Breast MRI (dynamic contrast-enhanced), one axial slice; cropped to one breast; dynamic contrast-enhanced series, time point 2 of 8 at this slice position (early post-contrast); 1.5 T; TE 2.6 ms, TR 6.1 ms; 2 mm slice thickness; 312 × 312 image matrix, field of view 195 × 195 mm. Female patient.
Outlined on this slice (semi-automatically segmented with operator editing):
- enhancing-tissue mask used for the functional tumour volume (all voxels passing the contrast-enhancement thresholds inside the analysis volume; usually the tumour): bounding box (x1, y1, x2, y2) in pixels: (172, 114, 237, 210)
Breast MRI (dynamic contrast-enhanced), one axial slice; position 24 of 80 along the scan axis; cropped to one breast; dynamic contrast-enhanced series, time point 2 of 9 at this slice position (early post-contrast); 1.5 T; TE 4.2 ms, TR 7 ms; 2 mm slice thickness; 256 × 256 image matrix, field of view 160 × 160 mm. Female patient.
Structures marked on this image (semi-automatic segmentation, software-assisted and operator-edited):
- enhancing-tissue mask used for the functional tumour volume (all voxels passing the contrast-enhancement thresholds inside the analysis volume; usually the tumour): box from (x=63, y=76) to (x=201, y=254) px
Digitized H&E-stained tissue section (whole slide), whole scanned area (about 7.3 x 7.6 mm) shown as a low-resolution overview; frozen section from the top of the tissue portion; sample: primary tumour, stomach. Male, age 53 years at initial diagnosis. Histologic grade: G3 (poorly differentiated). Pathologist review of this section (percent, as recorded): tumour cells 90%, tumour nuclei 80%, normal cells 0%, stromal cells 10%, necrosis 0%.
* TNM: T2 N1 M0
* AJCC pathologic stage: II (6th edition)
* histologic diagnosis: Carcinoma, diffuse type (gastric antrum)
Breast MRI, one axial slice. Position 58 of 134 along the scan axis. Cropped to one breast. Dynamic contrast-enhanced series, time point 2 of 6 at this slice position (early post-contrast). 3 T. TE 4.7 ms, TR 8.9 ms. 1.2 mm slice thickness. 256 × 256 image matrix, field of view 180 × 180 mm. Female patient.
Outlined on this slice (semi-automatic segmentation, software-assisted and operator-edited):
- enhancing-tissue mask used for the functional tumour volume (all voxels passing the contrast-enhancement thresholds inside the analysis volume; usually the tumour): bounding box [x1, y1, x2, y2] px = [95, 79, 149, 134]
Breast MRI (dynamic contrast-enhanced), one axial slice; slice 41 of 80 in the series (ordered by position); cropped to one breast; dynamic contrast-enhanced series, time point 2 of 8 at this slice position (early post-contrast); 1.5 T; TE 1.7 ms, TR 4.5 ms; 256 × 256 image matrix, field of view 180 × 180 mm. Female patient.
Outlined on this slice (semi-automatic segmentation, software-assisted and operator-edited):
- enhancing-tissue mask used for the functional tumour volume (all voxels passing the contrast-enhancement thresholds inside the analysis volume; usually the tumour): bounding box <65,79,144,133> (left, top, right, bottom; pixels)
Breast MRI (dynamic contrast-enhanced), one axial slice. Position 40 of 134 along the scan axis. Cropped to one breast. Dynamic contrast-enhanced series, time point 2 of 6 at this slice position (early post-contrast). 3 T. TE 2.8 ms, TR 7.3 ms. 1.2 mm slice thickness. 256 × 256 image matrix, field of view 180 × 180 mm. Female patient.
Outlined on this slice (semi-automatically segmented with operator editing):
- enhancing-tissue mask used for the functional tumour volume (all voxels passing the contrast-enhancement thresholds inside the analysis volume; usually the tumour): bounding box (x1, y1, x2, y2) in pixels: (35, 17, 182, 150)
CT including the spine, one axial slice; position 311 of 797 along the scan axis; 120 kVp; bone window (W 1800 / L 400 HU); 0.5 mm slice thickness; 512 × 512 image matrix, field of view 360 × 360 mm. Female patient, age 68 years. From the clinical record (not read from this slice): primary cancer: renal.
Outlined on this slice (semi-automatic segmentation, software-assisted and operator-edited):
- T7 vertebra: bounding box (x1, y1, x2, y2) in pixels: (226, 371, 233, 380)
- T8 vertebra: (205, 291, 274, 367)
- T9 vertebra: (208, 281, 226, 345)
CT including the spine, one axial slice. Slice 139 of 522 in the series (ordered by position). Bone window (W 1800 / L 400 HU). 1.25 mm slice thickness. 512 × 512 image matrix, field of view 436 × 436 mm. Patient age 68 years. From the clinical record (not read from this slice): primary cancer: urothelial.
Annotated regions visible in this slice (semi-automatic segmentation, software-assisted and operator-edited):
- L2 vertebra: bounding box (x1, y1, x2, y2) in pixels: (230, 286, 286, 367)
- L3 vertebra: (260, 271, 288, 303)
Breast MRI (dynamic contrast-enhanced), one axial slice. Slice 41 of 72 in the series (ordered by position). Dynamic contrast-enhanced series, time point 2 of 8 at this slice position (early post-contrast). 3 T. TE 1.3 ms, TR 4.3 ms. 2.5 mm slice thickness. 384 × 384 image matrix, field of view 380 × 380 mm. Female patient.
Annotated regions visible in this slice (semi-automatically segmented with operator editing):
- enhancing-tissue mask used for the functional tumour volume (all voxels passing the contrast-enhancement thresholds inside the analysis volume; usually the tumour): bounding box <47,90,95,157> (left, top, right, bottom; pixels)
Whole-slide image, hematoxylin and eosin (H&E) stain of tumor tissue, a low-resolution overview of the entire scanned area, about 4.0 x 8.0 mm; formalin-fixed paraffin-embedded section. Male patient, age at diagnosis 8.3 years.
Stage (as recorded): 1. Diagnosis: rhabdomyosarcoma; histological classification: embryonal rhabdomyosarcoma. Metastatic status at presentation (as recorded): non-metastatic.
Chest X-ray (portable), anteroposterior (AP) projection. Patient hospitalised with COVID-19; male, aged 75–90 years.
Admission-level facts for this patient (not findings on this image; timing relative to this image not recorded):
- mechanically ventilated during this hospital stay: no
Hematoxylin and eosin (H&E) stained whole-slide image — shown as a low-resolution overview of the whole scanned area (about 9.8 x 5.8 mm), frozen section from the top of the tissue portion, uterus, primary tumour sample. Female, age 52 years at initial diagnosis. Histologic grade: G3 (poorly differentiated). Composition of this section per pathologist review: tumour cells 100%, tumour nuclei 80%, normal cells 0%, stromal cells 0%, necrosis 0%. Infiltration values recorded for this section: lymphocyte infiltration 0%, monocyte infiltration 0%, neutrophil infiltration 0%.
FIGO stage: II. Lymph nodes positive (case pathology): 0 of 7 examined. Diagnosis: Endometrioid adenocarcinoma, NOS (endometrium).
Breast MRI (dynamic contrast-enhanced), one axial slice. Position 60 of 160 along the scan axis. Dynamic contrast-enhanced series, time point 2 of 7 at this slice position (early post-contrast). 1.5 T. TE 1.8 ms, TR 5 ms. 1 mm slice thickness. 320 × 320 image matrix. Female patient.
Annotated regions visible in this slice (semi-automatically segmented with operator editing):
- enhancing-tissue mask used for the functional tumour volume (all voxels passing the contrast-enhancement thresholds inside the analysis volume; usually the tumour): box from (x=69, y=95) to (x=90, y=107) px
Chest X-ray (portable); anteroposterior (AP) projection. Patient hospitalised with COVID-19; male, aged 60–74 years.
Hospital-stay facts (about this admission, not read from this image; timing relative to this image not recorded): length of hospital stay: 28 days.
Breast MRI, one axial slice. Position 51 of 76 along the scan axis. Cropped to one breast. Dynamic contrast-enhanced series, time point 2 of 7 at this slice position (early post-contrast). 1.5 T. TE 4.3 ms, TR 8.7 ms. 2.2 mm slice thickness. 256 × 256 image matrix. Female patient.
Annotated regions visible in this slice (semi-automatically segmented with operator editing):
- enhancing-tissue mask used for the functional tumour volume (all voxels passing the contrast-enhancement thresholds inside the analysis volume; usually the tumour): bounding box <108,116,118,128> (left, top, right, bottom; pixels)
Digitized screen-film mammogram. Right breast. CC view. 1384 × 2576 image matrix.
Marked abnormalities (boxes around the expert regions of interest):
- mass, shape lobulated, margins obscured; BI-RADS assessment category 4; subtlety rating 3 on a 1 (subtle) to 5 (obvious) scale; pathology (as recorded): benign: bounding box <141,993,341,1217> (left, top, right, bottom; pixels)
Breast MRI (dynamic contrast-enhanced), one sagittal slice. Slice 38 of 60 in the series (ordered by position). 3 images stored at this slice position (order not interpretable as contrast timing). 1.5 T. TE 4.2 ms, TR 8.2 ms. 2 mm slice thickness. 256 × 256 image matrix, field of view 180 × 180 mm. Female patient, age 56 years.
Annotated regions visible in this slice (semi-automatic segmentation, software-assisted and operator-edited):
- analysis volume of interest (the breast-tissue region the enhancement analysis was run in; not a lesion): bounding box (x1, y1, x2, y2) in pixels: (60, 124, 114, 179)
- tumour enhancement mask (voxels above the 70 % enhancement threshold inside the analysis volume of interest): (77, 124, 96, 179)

◆ ◆ ◆ ◆

Task item ::
Please give an exact copy of the lines above, beginning with the line containing "- L2 vertebra: bounding" and running through the line containing "- L3 vertebra: (260, 271, 288, 303)", and of no other lines.

Solved exercise ::
- L2 vertebra: bounding box (x1, y1, x2, y2) in pixels: (230, 286, 286, 367)
- L3 vertebra: (260, 271, 288, 303)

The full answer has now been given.